Exercise brief: Can you echo the rows below word for word, from the very first one through the line that contains "genus: Rosa", with that line included?

[Extracted data entries]

§ §

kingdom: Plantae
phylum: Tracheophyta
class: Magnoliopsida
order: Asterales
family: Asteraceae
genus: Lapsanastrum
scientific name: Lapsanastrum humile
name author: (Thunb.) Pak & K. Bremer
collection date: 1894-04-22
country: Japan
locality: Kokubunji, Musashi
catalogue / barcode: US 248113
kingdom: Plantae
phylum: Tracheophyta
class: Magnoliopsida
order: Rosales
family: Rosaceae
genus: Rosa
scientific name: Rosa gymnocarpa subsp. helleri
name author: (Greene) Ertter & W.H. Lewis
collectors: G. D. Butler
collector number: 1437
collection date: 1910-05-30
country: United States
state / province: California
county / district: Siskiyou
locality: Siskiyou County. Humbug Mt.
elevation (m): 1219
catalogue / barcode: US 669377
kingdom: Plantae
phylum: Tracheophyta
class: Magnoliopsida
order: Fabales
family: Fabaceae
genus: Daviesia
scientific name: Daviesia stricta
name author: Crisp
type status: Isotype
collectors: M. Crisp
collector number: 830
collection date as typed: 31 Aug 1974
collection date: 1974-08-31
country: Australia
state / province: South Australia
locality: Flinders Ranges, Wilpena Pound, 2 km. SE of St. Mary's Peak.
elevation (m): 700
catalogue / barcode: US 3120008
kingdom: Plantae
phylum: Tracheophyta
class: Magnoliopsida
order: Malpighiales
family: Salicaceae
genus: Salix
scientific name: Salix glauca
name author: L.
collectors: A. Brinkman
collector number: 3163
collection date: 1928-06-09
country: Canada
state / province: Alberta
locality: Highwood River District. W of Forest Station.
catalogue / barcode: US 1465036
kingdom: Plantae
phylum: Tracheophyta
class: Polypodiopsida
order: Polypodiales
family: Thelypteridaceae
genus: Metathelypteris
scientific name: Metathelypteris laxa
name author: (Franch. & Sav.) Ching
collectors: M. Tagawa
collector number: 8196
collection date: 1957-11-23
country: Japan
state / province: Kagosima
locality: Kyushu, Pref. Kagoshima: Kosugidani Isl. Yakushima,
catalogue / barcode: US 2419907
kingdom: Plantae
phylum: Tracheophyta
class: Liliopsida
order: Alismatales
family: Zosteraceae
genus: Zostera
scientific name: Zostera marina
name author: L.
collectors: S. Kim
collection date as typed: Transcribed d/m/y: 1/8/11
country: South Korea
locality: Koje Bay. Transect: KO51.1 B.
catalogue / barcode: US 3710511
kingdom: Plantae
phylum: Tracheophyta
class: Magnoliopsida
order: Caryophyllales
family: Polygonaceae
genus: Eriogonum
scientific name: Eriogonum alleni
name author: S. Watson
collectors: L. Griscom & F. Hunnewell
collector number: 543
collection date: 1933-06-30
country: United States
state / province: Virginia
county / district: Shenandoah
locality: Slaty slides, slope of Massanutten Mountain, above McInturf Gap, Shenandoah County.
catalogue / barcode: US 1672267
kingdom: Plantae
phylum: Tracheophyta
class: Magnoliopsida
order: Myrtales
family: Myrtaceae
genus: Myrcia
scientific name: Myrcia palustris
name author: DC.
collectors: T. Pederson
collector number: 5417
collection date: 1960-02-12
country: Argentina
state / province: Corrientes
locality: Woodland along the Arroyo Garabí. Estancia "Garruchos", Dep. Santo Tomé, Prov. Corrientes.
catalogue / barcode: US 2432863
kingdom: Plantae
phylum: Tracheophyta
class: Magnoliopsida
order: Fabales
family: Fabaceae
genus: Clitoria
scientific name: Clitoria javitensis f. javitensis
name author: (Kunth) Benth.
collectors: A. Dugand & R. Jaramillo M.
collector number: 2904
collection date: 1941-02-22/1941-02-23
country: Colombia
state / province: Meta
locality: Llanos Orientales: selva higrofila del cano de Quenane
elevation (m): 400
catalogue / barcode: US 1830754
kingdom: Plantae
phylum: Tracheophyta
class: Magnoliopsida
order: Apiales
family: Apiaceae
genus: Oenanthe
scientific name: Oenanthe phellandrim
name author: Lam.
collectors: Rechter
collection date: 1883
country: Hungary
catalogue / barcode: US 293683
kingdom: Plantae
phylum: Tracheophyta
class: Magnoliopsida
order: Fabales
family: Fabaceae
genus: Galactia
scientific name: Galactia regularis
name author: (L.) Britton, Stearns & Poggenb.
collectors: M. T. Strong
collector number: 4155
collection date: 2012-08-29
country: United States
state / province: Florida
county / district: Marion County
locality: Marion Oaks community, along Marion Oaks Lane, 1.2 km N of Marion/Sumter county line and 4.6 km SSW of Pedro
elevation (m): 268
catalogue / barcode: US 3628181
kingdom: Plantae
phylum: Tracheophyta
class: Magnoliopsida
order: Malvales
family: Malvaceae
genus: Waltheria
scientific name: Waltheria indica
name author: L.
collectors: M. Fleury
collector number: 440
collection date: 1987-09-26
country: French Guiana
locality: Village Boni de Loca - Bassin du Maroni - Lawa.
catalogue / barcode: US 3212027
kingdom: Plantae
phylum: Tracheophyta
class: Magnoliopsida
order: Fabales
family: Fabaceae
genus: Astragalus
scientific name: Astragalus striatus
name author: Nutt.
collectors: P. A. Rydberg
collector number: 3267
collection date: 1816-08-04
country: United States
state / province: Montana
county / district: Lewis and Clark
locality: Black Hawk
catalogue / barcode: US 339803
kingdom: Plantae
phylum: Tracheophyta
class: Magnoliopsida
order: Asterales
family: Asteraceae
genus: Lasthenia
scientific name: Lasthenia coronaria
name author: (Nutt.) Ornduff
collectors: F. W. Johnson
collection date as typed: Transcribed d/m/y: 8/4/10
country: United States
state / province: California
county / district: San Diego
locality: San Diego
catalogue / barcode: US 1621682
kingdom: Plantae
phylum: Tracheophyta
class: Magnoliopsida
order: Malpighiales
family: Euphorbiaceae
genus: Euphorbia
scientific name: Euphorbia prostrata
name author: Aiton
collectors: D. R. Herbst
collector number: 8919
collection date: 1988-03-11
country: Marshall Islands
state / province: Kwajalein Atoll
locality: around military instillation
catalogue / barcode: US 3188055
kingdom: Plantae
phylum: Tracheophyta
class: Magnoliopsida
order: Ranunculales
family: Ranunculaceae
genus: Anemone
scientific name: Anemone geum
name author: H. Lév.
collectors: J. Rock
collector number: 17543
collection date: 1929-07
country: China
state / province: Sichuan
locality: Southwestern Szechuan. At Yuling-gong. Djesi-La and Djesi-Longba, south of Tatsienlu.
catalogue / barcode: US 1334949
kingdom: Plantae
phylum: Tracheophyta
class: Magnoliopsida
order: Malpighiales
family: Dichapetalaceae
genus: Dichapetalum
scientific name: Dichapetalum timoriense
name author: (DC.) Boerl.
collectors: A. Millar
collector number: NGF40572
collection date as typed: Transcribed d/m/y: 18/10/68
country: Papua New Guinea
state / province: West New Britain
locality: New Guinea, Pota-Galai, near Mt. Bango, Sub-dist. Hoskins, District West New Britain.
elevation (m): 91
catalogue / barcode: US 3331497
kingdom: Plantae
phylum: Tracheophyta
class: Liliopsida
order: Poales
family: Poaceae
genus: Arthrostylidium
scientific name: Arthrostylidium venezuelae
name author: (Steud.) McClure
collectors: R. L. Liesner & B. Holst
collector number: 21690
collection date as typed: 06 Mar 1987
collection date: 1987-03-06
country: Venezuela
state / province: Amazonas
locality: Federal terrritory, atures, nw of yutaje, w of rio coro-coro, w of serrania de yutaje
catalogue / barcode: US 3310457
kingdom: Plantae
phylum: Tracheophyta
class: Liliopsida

§ §

Solution for this task:
kingdom: Plantae
phylum: Tracheophyta
class: Magnoliopsida
order: Asterales
family: Asteraceae
genus: Lapsanastrum
scientific name: Lapsanastrum humile
name author: (Thunb.) Pak & K. Bremer
collection date: 1894-04-22
country: Japan
locality: Kokubunji, Musashi
catalogue / barcode: US 248113
kingdom: Plantae
phylum: Tracheophyta
class: Magnoliopsida
order: Rosales
family: Rosaceae
genus: Rosa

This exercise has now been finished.